TRY IT
Your answer must be an exact copy of the records below, minus the pictures.

INFORMATION PROVIDED
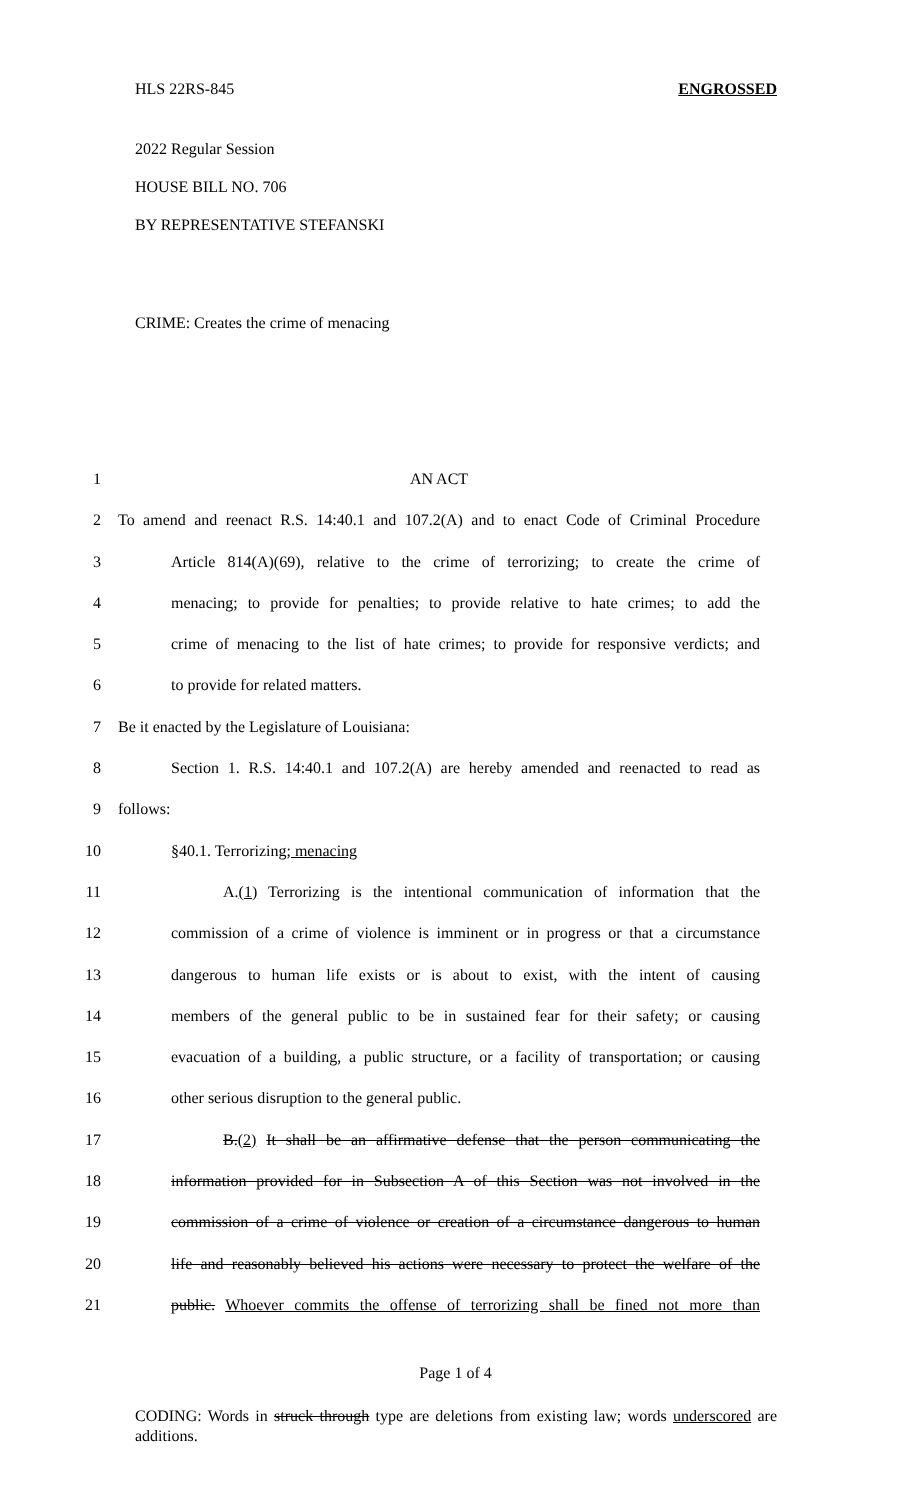HLS 22RS-845 ENGROSSED
2022 Regular Session
HOUSE BILL NO. 706
BY REPRESENTATIVE STEFANSKI
CRIME: Creates the crime of menacing
1 AN ACT
2 To amend and reenact R.S. 14:40.1 and 107.2(A) and to enact Code of Criminal Procedure
3 Article 814(A)(69), relative to the crime of terrorizing; to create the crime of
4 menacing; to provide for penalties; to provide relative to hate crimes; to add the
5 crime of menacing to the list of hate crimes; to provide for responsive verdicts; and
6 to provide for related matters.
7 Be it enacted by the Legislature of Louisiana:
8 Section 1. R.S. 14:40.1 and 107.2(A) are hereby amended and reenacted to read as
9 follows:
10 §40.1. Terrorizing; menacing
11 A.(1) Terrorizing is the intentional communication of information that the
12 commission of a crime of violence is imminent or in progress or that a circumstance
13 dangerous to human life exists or is about to exist, with the intent of causing
14 members of the general public to be in sustained fear for their safety; or causing
15 evacuation of a building, a public structure, or a facility of transportation; or causing
16 other serious disruption to the general public.
17 B.(2) It shall be an affirmative defense that the person communicating the
18 information provided for in Subsection A of this Section was not involved in the
19 commission of a crime of violence or creation of a circumstance dangerous to human
20 life and reasonably believed his actions were necessary to protect the welfare of the
21 public. Whoever commits the offense of terrorizing shall be fined not more than
Page 1 of 4
CODING: Words in struck through type are deletions from existing law; words underscored are additions.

ANSWER BOX
HLS 22RS-845 ENGROSSED
2022 Regular Session
HOUSE BILL NO. 706
BY REPRESENTATIVE STEFANSKI
CRIME: Creates the crime of menacing
1 AN ACT
2 To amend and reenact R.S. 14:40.1 and 107.2(A) and to enact Code of Criminal Procedure
3 Article 814(A)(69), relative to the crime of terrorizing; to create the crime of
4 menacing; to provide for penalties; to provide relative to hate crimes; to add the
5 crime of menacing to the list of hate crimes; to provide for responsive verdicts; and
6 to provide for related matters.
7 Be it enacted by the Legislature of Louisiana:
8 Section 1. R.S. 14:40.1 and 107.2(A) are hereby amended and reenacted to read as
9 follows:
10 §40.1. Terrorizing; menacing
11 A.(1) Terrorizing is the intentional communication of information that the
12 commission of a crime of violence is imminent or in progress or that a circumstance
13 dangerous to human life exists or is about to exist, with the intent of causing
14 members of the general public to be in sustained fear for their safety; or causing
15 evacuation of a building, a public structure, or a facility of transportation; or causing
16 other serious disruption to the general public.
17 B.(2) It shall be an affirmative defense that the person communicating the
18 information provided for in Subsection A of this Section was not involved in the
19 commission of a crime of violence or creation of a circumstance dangerous to human
20 life and reasonably believed his actions were necessary to protect the welfare of the
21 public. Whoever commits the offense of terrorizing shall be fined not more than
Page 1 of 4
CODING: Words in struck through type are deletions from existing law; words underscored are additions.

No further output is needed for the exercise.